Dave Chappelle says he may return to TV show
By Michael Conlon
CHICAGO (Reuters) – Comedian Dave Chappelle said on Friday
he walked away from his hit TV show because he felt stressed
out and manipulated but would return if more of the show’s
revenue can be given to deserving causes.
In an interview with Oprah Winfrey billed as his first
since he stunned the entertainment industry last April by
abandoning “Chappelle’s Show” after signing a $50 million
contract, Chappelle denied he was crazy, had been on drugs or
spent time in an African psychiatric hospital.
Winfrey asked him if he had “lost his mind” when he left
the show, which was the top-rated attraction on the Comedy
Central cable network.
“No, not exactly,” he said. “When you’re a person who makes
money, they have a vested interest in controlling you.”

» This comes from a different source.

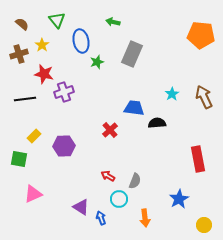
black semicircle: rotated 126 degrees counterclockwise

And while Chappelle enjoyed being famous, he said, “It’s
the way people around you position themselves around you to get
in your pockets and your mind … it infuriates me.”
Asked if he would return to his show, Chappelle said:
“I want to restructure the deal … Half of the DVD
revenue, if we can make a deal where I have the control of
that, that I like, and half the DVD revenue goes back to the
people that we see fit, I think I’d be more than willing to
finish with where we started … I’m not mad at anybody.”
DVDs from the show’s first two seasons have been top
sellers.
“I just want to do my show, I want to have fun again,”
Chappelle said.
“I want to give money to someone who’s not exploiting me,”
he added, so that if he does something “socially irresponsible”
in his comedy, at least the money will go to a socially
responsible cause.
He specifically mentioned victims of Hurricane Katrina as
deserving of his charity.
‘SOCIALLY IRRESPONSIBLE’ SKETCHES
Chappelle told Winfrey in the interview, which was taped
last week and aired on Friday on her syndicated program, that
the producers of his show were “wrong 100 percent of the time
about what people would like.” He said the show was a
“tremendous amount of work” and he became “stressed out … I
was doing sketches that were funny but socially irresponsible.”
He cited a sketch in which racist pictures appeared in
characters’ minds when certain words were used — including a
man in black face, which he used as “the visual personification
of the ‘N word.”‘ Chappelle said someone on the set laughed in
a way that made him know he was being laughed at and not
laughed with.
“It was the first time I’ve gotten a laugh I was
uncomfortable with,” he said. “I don’t want black people to be
disappointed in me for putting that out.”
Chappelle said that incident was a turning point but also
he came to feel “overwhelmed and it was almost like … as if
this was happening deliberately.
“Long before I walked I had considered walking,” he said.
When he left for Africa, Chappelle said he told no one
except his brother, who he asked to notify others, including
his wife and children. He chose Africa as a destination, he
said, because he “needed a break” and it was “a place where I
could really reflect.”
Asked by Winfrey if it was a case where sudden fame left
him confused and unable to find his center, he said
“absolutely.”
Asked if he was paranoid Chappelle said, “What’s a black
man without his paranoia attack? I had $50 million. That’s like
making me a marked man.”
“Chappelle’s Show” was drawing about 3.1 million weekly
viewers to Comedy Central, which is owned by Viacom Inc., when
the comedian bolted. The $50 million contract the network gave
him called for Chappelle to do a third and fourth season of the
show and he was filming the third when he dropped out.